- PROVIDED INFORMATION -

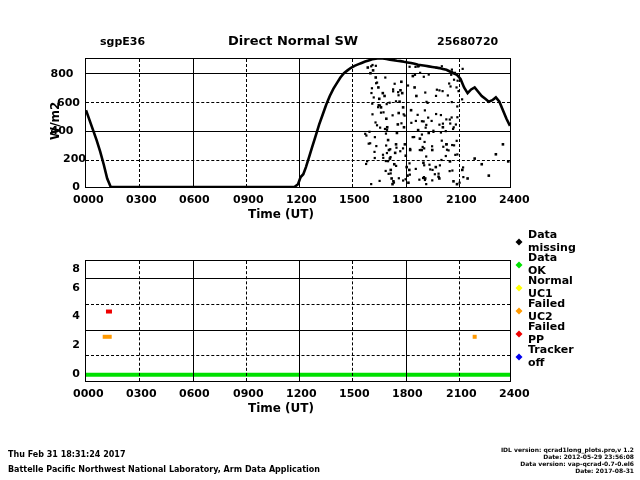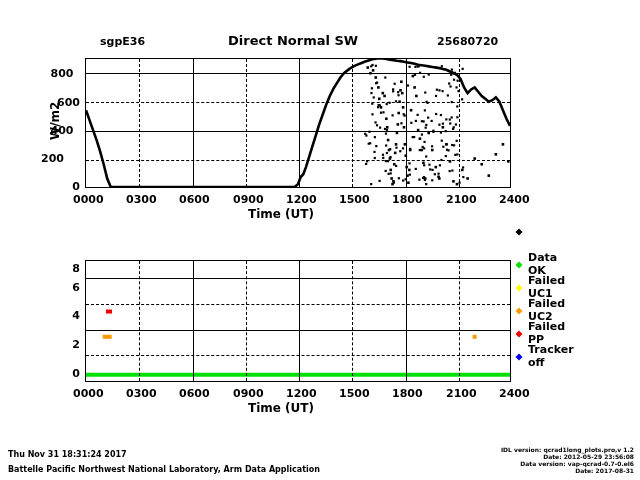--- a/index.html
+++ b/index.html
@@ -46,21 +46,21 @@
 
   <div class="abs hdr-title" style="left:0;top:33px;width:640px;">
     <div style="position:absolute;left:228px;top:0;">Direct Normal SW</div>
   </div>
 
   <div class="abs hdr-small" style="left:437px;top:35px;">25680720</div>
 
   <div class="ylabel" style="left:48px;top:140px;">W/m2</div>
 
   <div class="abs tick" style="left:58px;top:180px;width:22px;text-align:right;">0</div>
-  <div class="abs tick" style="left:41px;top:152px;width:36px;">200</div>
+  <div class="abs tick" style="left:50px;top:152px;width:36px;text-align:right;">200</div>
   <div class="abs tick" style="left:44px;top:124px;width:36px;text-align:center;">400</div>
   <div class="abs tick" style="left:44px;top:96px;width:36px;text-align:right;">600</div>
   <div class="abs tick" style="left:44px;top:67px;width:36px;text-align:center;">800</div>
 
   <div class="frame" style="left:85px;top:58px;width:426px;height:130px;">
 
     <div class="gridv" style="left:53.25px;"></div>
     <div class="gridv solid" style="left:106.5px;"></div>
     <div class="gridv" style="left:159.75px;"></div>
     <div class="gridv solid" style="left:213px;"></div>
@@ -373,36 +373,37 @@
 
   <div class="abs axlabel" style="left:248px;top:401px;">Time  (UT)</div>
 
   <div class="abs" id="legend-box" style="left:515px;top:228px;">
       <div class="legend-row" style="top: 0px; left: 0px;">
         <span class="legend-sym">
           <svg width="8" height="8" viewBox="0 0 8 8">
             <polygon points="4,0.5 7.5,4 4,7.5 0.5,4" fill="#000000"></polygon>
           </svg>
         </span>
+        <span class="legend-text">Data missing</span>
       </div>
       <div class="legend-row" style="top: 23px; left: 0px;">
         <span class="legend-sym">
           <svg width="8" height="8" viewBox="0 0 8 8">
             <polygon points="4,0.5 7.5,4 4,7.5 0.5,4" fill="#00e000"></polygon>
           </svg>
         </span>
         <span class="legend-text">Data OK</span>
       </div>
       <div class="legend-row" style="top: 46px; left: 0px;">
         <span class="legend-sym">
           <svg width="8" height="8" viewBox="0 0 8 8">
             <polygon points="4,0.5 7.5,4 4,7.5 0.5,4" fill="#ffff00"></polygon>
           </svg>
         </span>
-        <span class="legend-text">Failed UC1</span>
+        <span class="legend-text">Normal UC1</span>
       </div>
       <div class="legend-row" style="top: 69px; left: 0px;">
         <span class="legend-sym">
           <svg width="8" height="8" viewBox="0 0 8 8">
             <polygon points="4,0.5 7.5,4 4,7.5 0.5,4" fill="#ff9900"></polygon>
           </svg>
         </span>
         <span class="legend-text">Failed UC2</span>
       </div>
       <div class="legend-row" style="top: 92px; left: 0px;">
@@ -416,21 +417,21 @@
       <div class="legend-row" style="top: 115px; left: 0px;">
         <span class="legend-sym">
           <svg width="8" height="8" viewBox="0 0 8 8">
             <polygon points="4,0.5 7.5,4 4,7.5 0.5,4" fill="#0000ee"></polygon>
           </svg>
         </span>
         <span class="legend-text">Tracker off</span>
       </div>
     </div>
 
-  <div class="abs foot" style="left:8px;top:450px;">Thu Nov 31 18:31:24 2017</div>
+  <div class="abs foot" style="left:8px;top:450px;">Thu Feb 31 18:31:24 2017</div>
   <div class="abs foot" style="left:8px;top:465px;">Battelle Pacific Northwest National Laboratory, Arm Data Application</div>
 
   <div class="abs" style="left:400px;top:446px;width:234px;">
     <div class="foot-right">IDL version: qcrad1long_plots.pro,v 1.2</div>
     <div class="foot-right">Date: 2012-05-29 23:56:08</div>
     <div class="foot-right">Data version: vap-qcrad-0.7-0.el6</div>
     <div class="foot-right">Date: 2017-08-31</div>
   </div>
 
 </div>

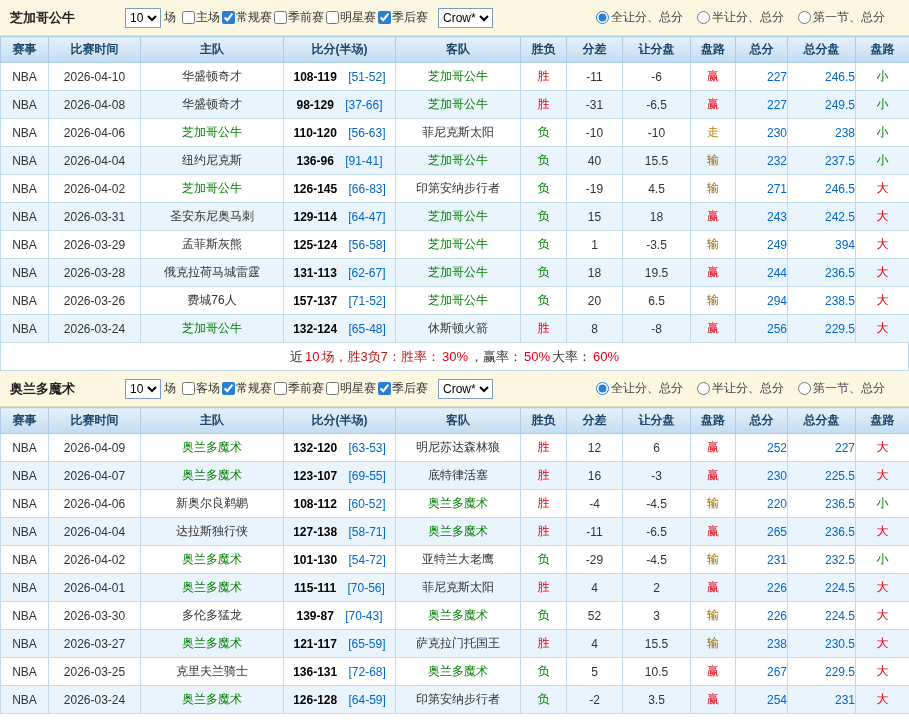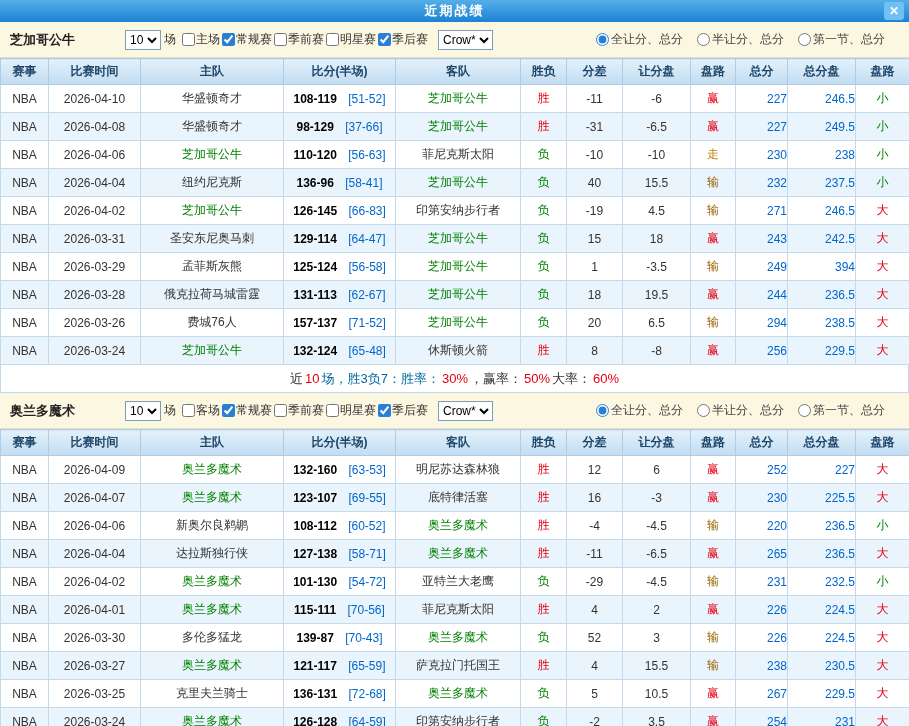--- a/index.html
+++ b/index.html
@@ -65,24 +65,20 @@
     background: #fff; border: 1px solid var(--grid, #c3daed); border-top: none;
     font-size: 13px;
   }
   .summary span { margin: 0 1px; }
 </style>
 </head>
 <body>
 
 <div class="panel">
 
-  <div class="titlebar">
-    <span class="title">近期战绩</span>
-    <button class="close">✕</button>
-  </div>
 
   <section class="team-section">
     <div class="filterbar">
       <span class="team-name">芝加哥公牛</span>
       <select class="count-select"><option value="10" selected="">10</option></select>
       <span class="games-label">场</span>
       <span class="checks">
           <label class="chk">
             <input type="checkbox" style="">
             <span>主场</span>
@@ -191,21 +187,21 @@
             <td>-10</td>
             <td class="cv-push">走</td>
             <td class="blue">230</td>
             <td class="blue">238</td>
             <td class="ou-small">小</td>
           </tr>
           <tr>
             <td>NBA</td>
             <td>2026-04-04</td>
             <td>纽约尼克斯</td>
-            <td><span class="score">136-96</span> <span class="half">[58-41]</span></td>
+            <td><span class="score">136-96</span> <span class="half">[91-41]</span></td>
             <td class="focus">芝加哥公牛</td>
             <td class="rt-loss">负</td>
             <td>40</td>
             <td>15.5</td>
             <td class="cv-lose">输</td>
             <td class="blue">232</td>
             <td class="blue">237.5</td>
             <td class="ou-small">小</td>
           </tr>
           <tr>
@@ -290,21 +286,21 @@
             <td class="cv-win">赢</td>
             <td class="blue">256</td>
             <td class="blue">229.5</td>
             <td class="ou-big">大</td>
           </tr>
         </tbody>
     </table>
     <div class="summary">
         <span style="color: rgb(51, 51, 51);">近 </span>
         <span style="color: rgb(230, 0, 18);">10</span>
-        <span style="color: #0369a1;"> 场，胜3负7：胜率：</span>
+        <span style="color: #b91c1c;"> 场，胜3负7：胜率：</span>
         <span style="color: rgb(230, 0, 18);">30%</span>
         <span style="color: rgb(51, 51, 51);">，赢率：</span>
         <span style="color: rgb(230, 0, 18);">50%</span>
         <span style="color: rgb(51, 51, 51);"> 大率：</span>
         <span style="color: rgb(230, 0, 18);">60%</span>
       </div>
   </section>
 
   <section class="team-section">
     <div class="filterbar">
@@ -378,21 +374,21 @@
             <th>总分</th>
             <th>总分盘</th>
             <th>盘路</th>
           </tr>
         </thead>
       <tbody>
           <tr>
             <td>NBA</td>
             <td>2026-04-09</td>
             <td class="focus">奥兰多魔术</td>
-            <td><span class="score">132-160</span> <span class="half">[63-53]</span></td>
+            <td><span class="score">132-120</span> <span class="half">[63-53]</span></td>
             <td>明尼苏达森林狼</td>
             <td class="rt-win">胜</td>
             <td>12</td>
             <td>6</td>
             <td class="cv-win">赢</td>
             <td class="blue">252</td>
             <td class="blue">227</td>
             <td class="ou-big">大</td>
           </tr>
           <tr>

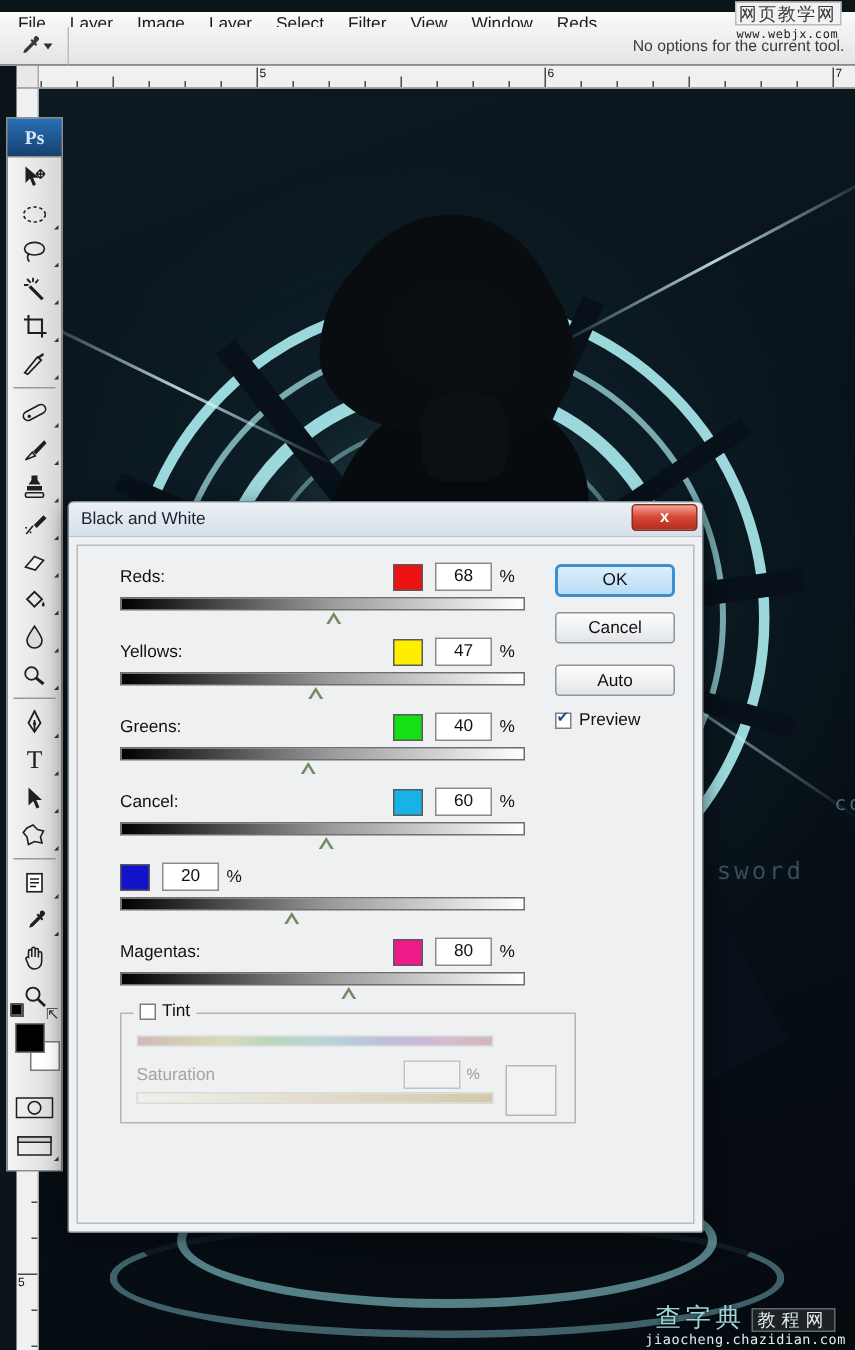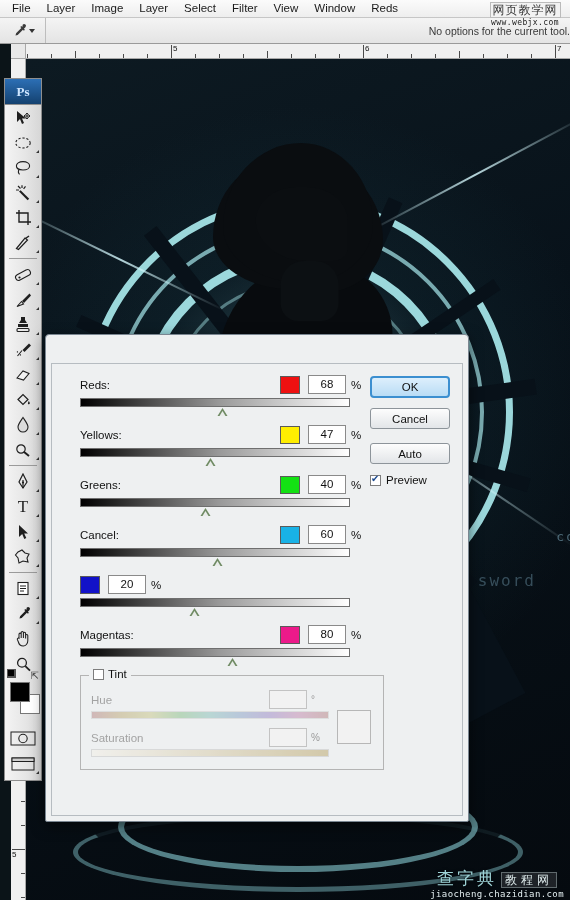--- a/index.html
+++ b/index.html
@@ -5,21 +5,21 @@
   * { box-sizing: border-box; }
   html, body { margin:0; padding:0; }
   body {
     width:570px; height:900px;
     font-family:"Liberation Sans", sans-serif;
     background:#0b1418; overflow:hidden; position:relative;
   }
 
   
   #menubar{
-    position:absolute; left:0; top:0; width:570px; height:18px;
+    position:absolute; left:0; top:8px; width:570px; height:18px;
     background:linear-gradient(#fbfbfb,#eeeeee);
     border-bottom:1px solid #c6c6c6;
     display:flex; align-items:center; padding-left:4px;
     z-index:30;
   }
   .menu-item{
     font-size:11.5px; color:#1a1a1a; padding:1px 8px;
     white-space:nowrap; line-height:15px;
   }
 
@@ -29,21 +29,21 @@
     background:linear-gradient(#f4f4f4,#e4e4e4);
     border-bottom:1px solid #9a9a9a;
     display:flex; align-items:center; z-index:30;
   }
   #opt-tool-well{
     width:46px; height:100%; display:flex; align-items:center;
     justify-content:center; gap:2px;
     border-right:1px solid #bdbdbd;
   }
   #opt-notice{
-    margin-left:auto; padding-right:0;
+    margin-left:auto; padding-right:7px;
     font-size:10.5px; color:#3a3a3a; white-space:nowrap;
   }
 
   
   #wm-top{
     position:absolute; right:2px; top:0px; z-index:40;
     width:86px; text-align:center; pointer-events:none;
   }
   #wm-top .cn{
     font-size:12px; color:#3a3a3a; letter-spacing:1px;
@@ -257,21 +257,21 @@
     width:16px; height:16px; display:flex; flex-direction:column;
     justify-content:center; gap:2px; cursor:pointer;
   }
   #preset-menu-btn i{ display:block; height:2px; background:#444; }
   #preset-menu-btn i:nth-child(1){ width:13px; }
   #preset-menu-btn i:nth-child(2){ width:11px; }
   #preset-menu-btn i:nth-child(3){ width:9px; }
 
   .sl-block{ margin-bottom:9px; }
   .sl-head{ display:flex; align-items:center; height:21px; }
-  .sl-name{ width:200px; font-size:11.5px; }
+  .sl-name{ width:182px; font-size:11.5px; }
   .sl-chip{ width:20px; height:18px; border:1px solid #5a5a5a; }
   .sl-val{
     width:38px; height:19px; background:#fff; border:1px solid #8a8a8a;
     margin-left:8px; text-align:center; font-size:11.5px; line-height:17px;
   }
   .sl-pct{ margin-left:5px; font-size:11.5px; }
   .sl-track-wrap{ position:relative; height:17px; margin-top:3px; width:270px; }
   .sl-track{
     height:9px; width:270px;
     background:linear-gradient(90deg,#000,#9a9a9a 52%,#ffffff);
@@ -678,20 +678,24 @@
   <div class="tool">
     <svg width="26" height="16" viewBox="0 0 26 16">
       <rect x="2" y="2" width="22" height="12" fill="none" stroke="#1f1f1f" stroke-width="1"></rect>
       <rect x="2" y="2" width="22" height="3.5" fill="#cfcfcf" stroke="#1f1f1f" stroke-width="1"></rect>
     </svg>
     <span class="corner"></span>
   </div>
 </div>
 
 <div id="dialog">
+  <div id="dlg-title">
+    <span id="dlg-title-text">Black and White</span>
+    <div id="dlg-close">x</div>
+  </div>
 
   <div id="dlg-body">
     <div id="dlg-inner">
 
 
       <div class="sl-block">
         <div class="sl-head">
           <span class="sl-name">Reds:</span>
           <span class="sl-chip" style="background:#ee1111"></span>
           <span class="sl-val">68</span>
@@ -766,25 +770,20 @@
           <div class="sl-thumb" style="left:56.5%"></div>
         </div>
       </div>
 
       <div id="tint-group">
         <div id="tint-legend">
           <span class="cbox"></span>
           <span>Tint</span>
         </div>
 
-        <div class="tint-row">
-          <span class="tint-lbl">Hue</span>
-          <span class="tint-box"></span>
-          <span class="tint-unit">°</span>
-        </div>
         <div class="hue-bar"></div>
 
         <div class="tint-row">
           <span class="tint-lbl">Saturation</span>
           <span class="tint-box"></span>
           <span class="tint-unit">%</span>
         </div>
         <div class="sat-bar"></div>
 
         <div id="tint-swatch"></div>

- WHAT YOU ARE ASKED TO DO -
Among the entries, how many lines contain the word "center"? Give the number alone.

- ANSWER TO THIS EXERCISE -
10